WORK REQUIRED: Return every line of text from all of the records below verbatim, omitting the pictures.

Stored data entries:
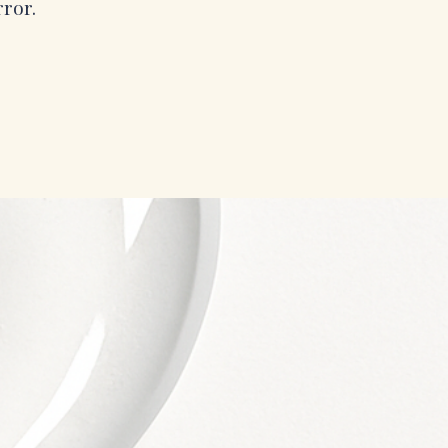
rror.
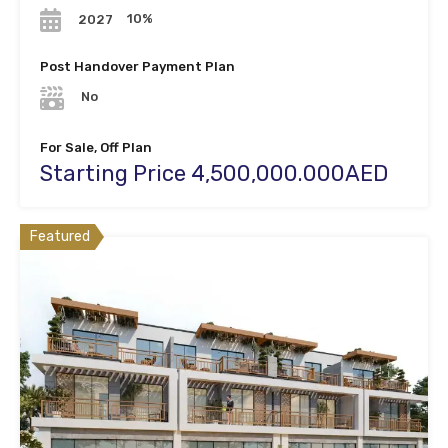
10%
2027
Post Handover Payment Plan
No
For Sale, Off Plan
Starting Price 4,500,000.000AED
Featured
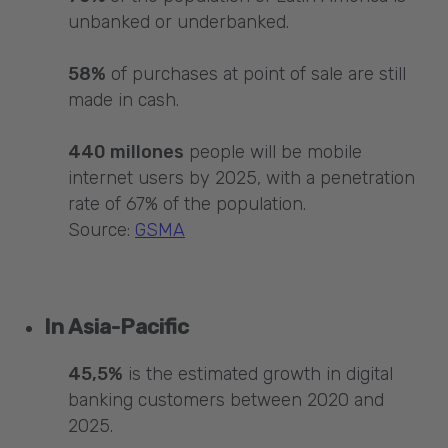
unbanked or underbanked.
58%
of purchases at point of sale are still
made in cash.
440 millones
people will be mobile
internet users by 2025, with a penetration
rate of 67% of the population.
Source:
GSMA
In Asia-Pacific
45,5%
is the estimated growth in digital
banking customers between 2020 and
2025.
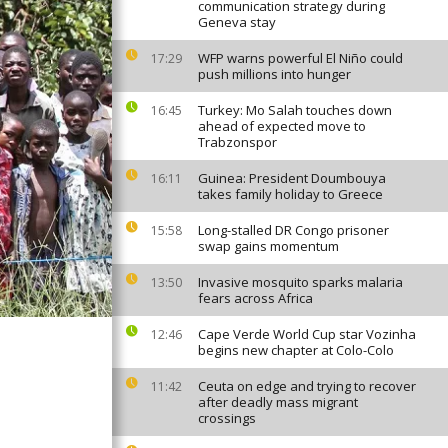
communication strategy during
Geneva stay
WFP warns powerful El Niño could
17:29
push millions into hunger
Turkey: Mo Salah touches down
16:45
ahead of expected move to
Trabzonspor
Guinea: President Doumbouya
16:11
takes family holiday to Greece
Long-stalled DR Congo prisoner
15:58
swap gains momentum
Invasive mosquito sparks malaria
13:50
fears across Africa
Cape Verde World Cup star Vozinha
12:46
begins new chapter at Colo-Colo
Ceuta on edge and trying to recover
11:42
after deadly mass migrant
crossings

COMPLETED TASK:
rror.
10%
2027
Post Handover Payment Plan
No
For Sale, Off Plan
Starting Price 4,500,000.000AED
Featured
unbanked or underbanked.
58%
of purchases at point of sale are still
made in cash.
440 millones
people will be mobile
internet users by 2025, with a penetration
rate of 67% of the population.
Source:
GSMA
In Asia-Pacific
45,5%
is the estimated growth in digital
banking customers between 2020 and
2025.
communication strategy during
Geneva stay
WFP warns powerful El Niño could
17:29
push millions into hunger
Turkey: Mo Salah touches down
16:45
ahead of expected move to
Trabzonspor
Guinea: President Doumbouya
16:11
takes family holiday to Greece
Long-stalled DR Congo prisoner
15:58
swap gains momentum
Invasive mosquito sparks malaria
13:50
fears across Africa
Cape Verde World Cup star Vozinha
12:46
begins new chapter at Colo-Colo
Ceuta on edge and trying to recover
11:42
after deadly mass migrant
crossings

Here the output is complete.